__Parts of the exercise__.
**A)** Shorten the paragraph in the Cubs editorial that begins "That said, we were disappointed," keeping its main facts.
**B)** Pick up the editorial on the Cubs' fan ban after its last sentence and keep writing it.

The Cubs did the right thing Wednesday by indefinitely banning a fan who’d made a hand gesture that team officials believe was intended to be seen on TV “in a racist way.”

The fan made the gesture on air behind NBC Sports Chicago reporter Doug Glanville, an African American, during the broadcast of Tuesday’s game against the Marlins. If the intent was to be racist, as it is when the gesture is used by white supremacists, that’s intolerable.

That said, we were disappointed when the Cubs didn’t take a stronger stand several months ago upon the release of racist and Islamophobic emails by Joe Ricketts, whose money was used to fund the purchase of the team. In February, team president Tom Ricketts said, “He realizes those statements cause pain. But I love him. He’s my dad. He’s a great man.”

We understand why Tom Ricketts feels that way; family is family. But we wish we had heard something more along the lines of what Cubs executive Crane Kenney said in his statement about the fan this week: “Such ignorant and repulsive behavior is not tolerated at Wrigley Field.” Or what Cubs President of Baseball Operations Theo Epstein said: The Cubs have “made clear how egregious and unacceptable that behavior is, and there’s no place for it in society, in baseball and at Wrigley Field.”

We suppose it’s possible the unnamed fan was benignly using the symbol to engage in something called the made-you-look “circle game” that was featured almost two decades ago in the TV show “Malcolm in the Middle.” But given the context, team officials didn’t think so. The same gesture was used by the self-described racist who stands accused of killing 51 Muslim worshipers in New Zealand mosques.

__Given data__.
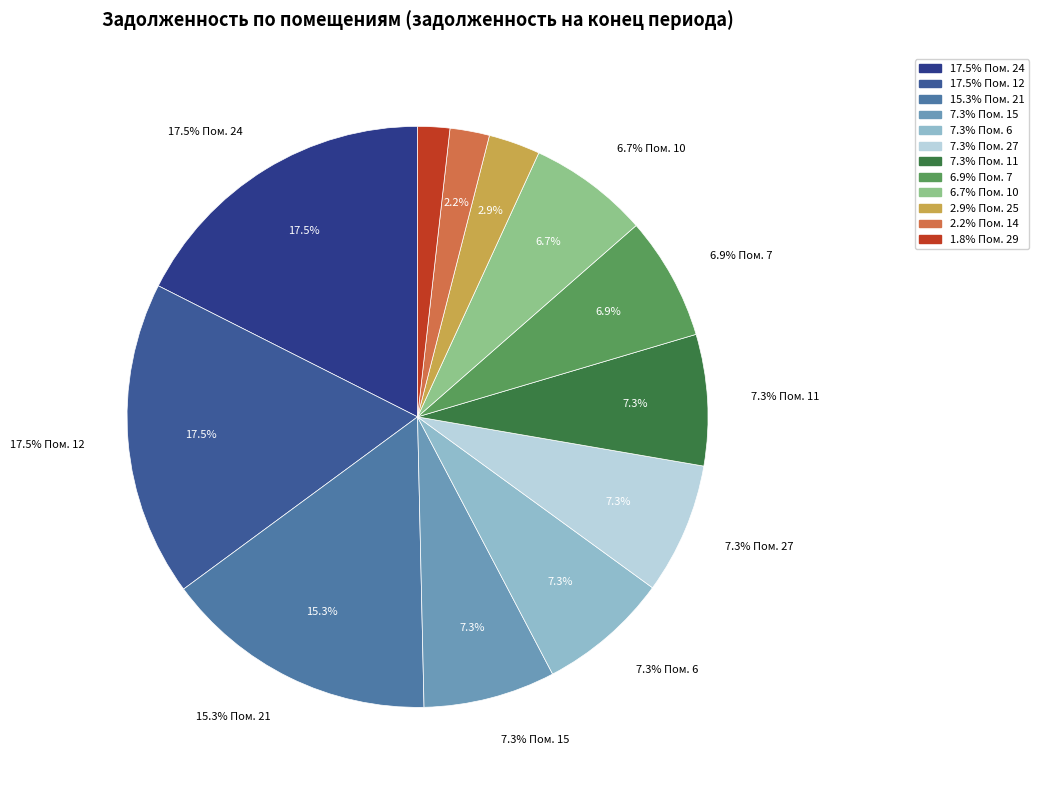

Is it true that 28 is 0% of the pie?

True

__Answers by item number__.
**A)** We were disappointed that the Cubs took no firmer stand months ago, when racist and Islamophobic emails by Joe Ricketts, whose money funded the team's purchase, were released. In February, team president Tom Ricketts said his father realizes those statements cause pain, but that he loves him and considers him a great man.

**B)**
The ugly episode at Wrigley this week can’t help but get us thinking that President Donald Trump is empowering people like the fan to become more emboldened when it comes to expressing racist views. That’s been a problem at Wrigley before Trump — former Cubs outfielder Jacque Jones and former manager Dusty Baker said they received racist hate mail from fans during their time in Chicago, for example — but this latest incident seems particularly brazen.

Trump has called Mexican immigrants criminals and rapists. He has challenged a judge’s credentials on the basis of the judge’s Mexican heritage. After white supremacists held a violent rally in Charlottesville, Virginia, he said there were some “very fine people” among their ranks. He has retweeted messages from white supremacists and neo-Nazis.

At a time when our president freely dispenses bigoted comments and some lawmakers join him in supporting prejudicial policies, it’s all that much more important for institutions such as the Cubs — and the rest of us — to declare zero tolerance for such activity.

The Cubs got it right Wednesday. Let’s hope they don’t have to do something like this again.